The simpler approach is to just use:
vector<char> a; for (i=0; i<10000; ++i) string::append(a, "xxx");
We represent the string as a vector of chars and provide a library of functions for performing “common string operations” on that representation.
The advantage of this over using a regular string class is that it provides a clear distinction between strings that can grow (vector<char>) and strings that can’t (char *) and emphasizes what the cost of growing is (amortized linear time). Do you know the cost of growing in your string class?
3. You should almost never use strings in your runtime
The variable length nature of strings make them slow, memory consuming and unwieldy (memory for them must be allocated and freed). If you use fixed length strings you will either use even more memory or annoy the content creators because they can’t make their resource names as descriptive as they would like too.
For these reasons I think that strings in the runtime should be reserved for two purposes:
- User interface text
- Debugging
In particular, you shouldn’t use strings for object/resource/parameter names in the runtime. Instead use string hashes. This lets you use user friendly names (strings) in your tools and fast ints in your runtime. It is also a lot easier to use than enums. Enums require global cooperation to avoid collisions. String hashes just require that you hash into a large enough key space.
We hash names during our data compile stage into either 32-bit or 64-bit ints depending on the risk of collision. If it is a global object name (such as the name of a texture) we use 64-bit ints. If it is a local name (such as the name of a bone in a character) we use 32-bit ints. Hash collision is considered a compile error. (It hasn’t happened yet.)
Since user interface text should always be localized, all user interface strings are managed by the localizer. The localized text is fetched from the localizer with a string lookup key, such as “menu_file_open” (hashed to a 64-bit int of course).
This only leaves debugging. We use formatted strings for informative assert messages when something goes wrong. Our profiler and monitoring tools use interned strings to identify data. Our game programmers use debug-prints to root out problems. Of course, non of this affects the end user, since the debugging strings are only used in debug builds.

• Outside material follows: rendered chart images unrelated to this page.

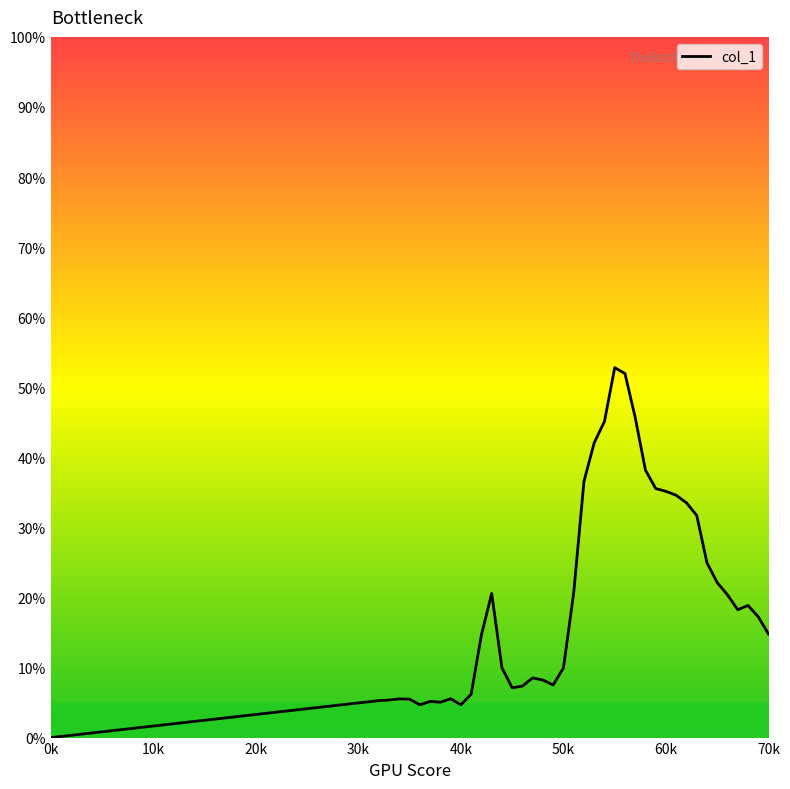

What is the difference between the maximum and minimum values?

52.8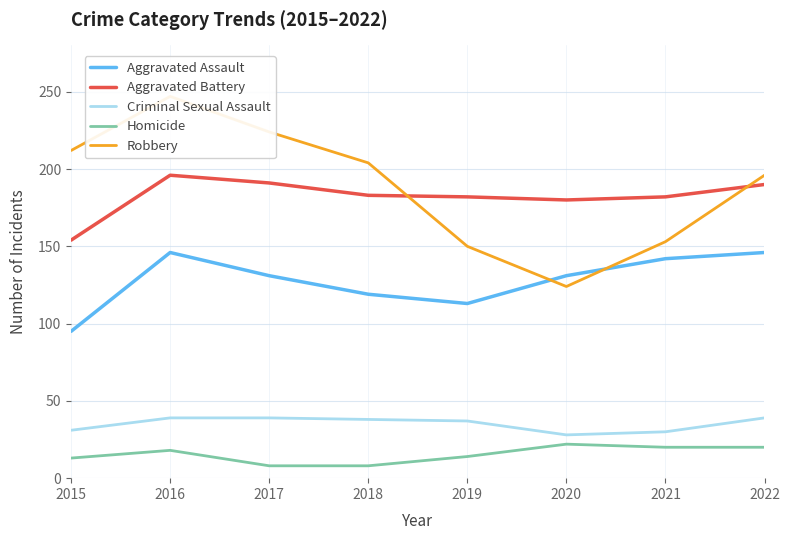

What is the difference between the highest and lowest values at 2020?

158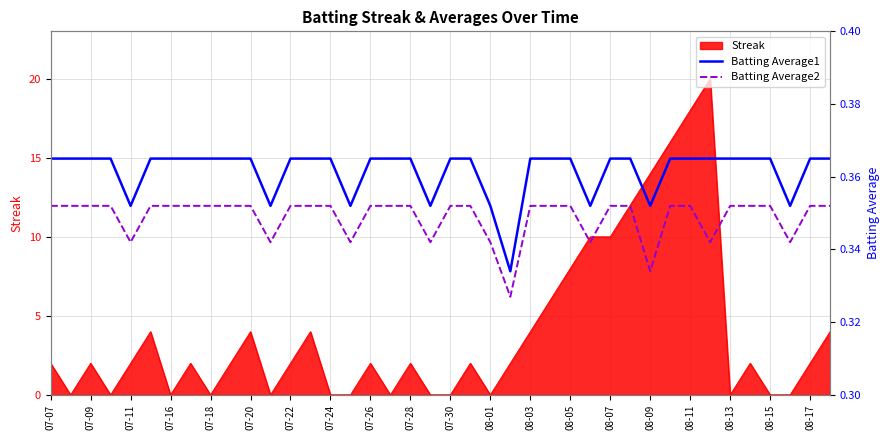

The Streak series shows 0 at 08-01. True or false?

True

Hashes can be problematic when debugging. If there is an error in the resource 0x3e728af10245bc71 it is not immediately obvious that it is the object vegetation/trees/larch_3.mesh that is at fault.
We handle this with a lookup table. When we compile our data we also create a reverse lookup table that converts from a hash value back to the original string that generated it. This table is not loaded by the runtime, but it can be accessed by our tools. So our game console, for instance, uses this table to automatically translate any hash IDs that are printed by the game.
However, recently I’ve started to also add small fixed-size debug strings to the resources themselves. Something like this:
HashMap<IdString64, MeshResource *> _meshes; struct MeshResource { char debug_name[32]; … };
As you can see, all the lookup tables etc, still use the 64-bit hash to identify the resource. But inside the resource is a 32-byte human friendly name (typically, the last 32 characters of the resource name), which is only used for debugging. This doesn’t add much to the resource size (most resources are a lot bigger than 32 bytes) but it allows us to quickly identify a resource in the debugger or in a raw memory dump without having to open up a tool to convert hashes back to strings. I think the time saved by this is worth those extra bytes.